MixedBitSwitchGLU: Our Solution
We built MixedBitSwitchGLU, a drop-in replacement for the standard SwitchGLU (the gated linear unit in Qwen's MoE blocks). The core idea: group experts by bit width into separate QuantizedSwitchLinear instances, then mask-and-combine the results.
Architecture
For a layer with experts at three bit widths (8, 4, 2) plus some pruned:
Input tokens + routing indices
|
┌─────┼──────────────┐
v v v
Group A Group B Group C
(8-bit) (4-bit) (2-bit)
23 exp 345 exp 80 exp
| | |
v v v
QSwitchL QSwitchL QSwitchL
| | |
v v v
Mask A Mask B Mask C
| | |
└─────┼──────────────┘
v
Sum (combine)
|
v
Output
Each group is a standard QuantizedSwitchLinear with uniform bits within the group. The mask zeroes out contributions from experts not in that group, so each token only gets output from the group that contains its routed expert.

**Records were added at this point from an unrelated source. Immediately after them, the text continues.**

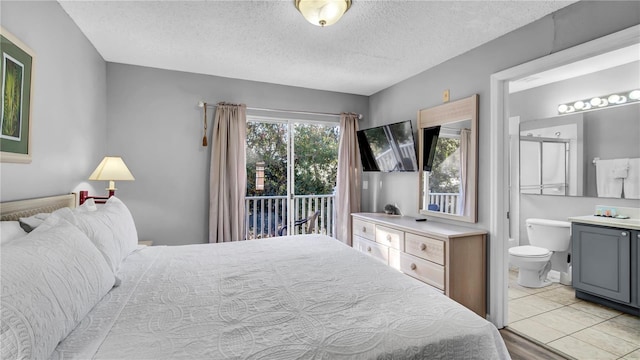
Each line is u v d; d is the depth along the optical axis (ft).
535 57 7.29
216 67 10.77
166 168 11.03
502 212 8.24
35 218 4.77
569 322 8.43
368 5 6.72
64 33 7.07
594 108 10.94
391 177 12.74
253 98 12.27
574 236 10.08
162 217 10.99
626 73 10.21
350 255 6.51
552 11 6.89
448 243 7.91
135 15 7.25
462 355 3.38
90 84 8.80
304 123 13.41
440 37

The Mask-and-Combine Dispatch
def __call__(self, x, indices):
output = mx.zeros_like(expected_output)
for group in self.groups:
# Run ALL tokens through this group's QuantizedSwitchLinear
group_output = group.switch_linear(x, indices)
# Mask: only keep results for tokens routed to experts in this group
mask = build_group_mask(indices, group.expert_indices)
output = output + group_output * mask
return output
Every group processes every token, but the mask ensures only the correct group's output counts for each token-expert pair. Yes, this is wasteful. If you have 3 groups, you're doing 3x the computation. But it keeps everything as standard MLX tensor operations.
Memory-Efficient Conversion
Converting 512 experts at once would spike to about 26 GB peak for Qwen3.5. We convert per-group instead:
for group in bit_groups:
# Only dequantize THIS group's experts (e.g., 23 out of 512)
expert_weights = extract_experts(full_weight, group.indices)
quantized = mx.quantize(expert_weights, bits=group.bits)
group.switch_linear = QuantizedSwitchLinear.from_quantized(quantized)
mx.clear_cache() # Free the dequantized intermediates
Peak memory: about 3 GB per group instead of 26 GB for the full layer.
Index Shape Gotcha
One subtle issue: the expert indices tensor can be 2D [batch, top_k] during generation but 3D [batch, seq_len, top_k] during prefill. Our mask construction had to handle both:
# Wrong: assumes 2D
mask = (indices.unsqueeze(-1) == group_ids).any(-1)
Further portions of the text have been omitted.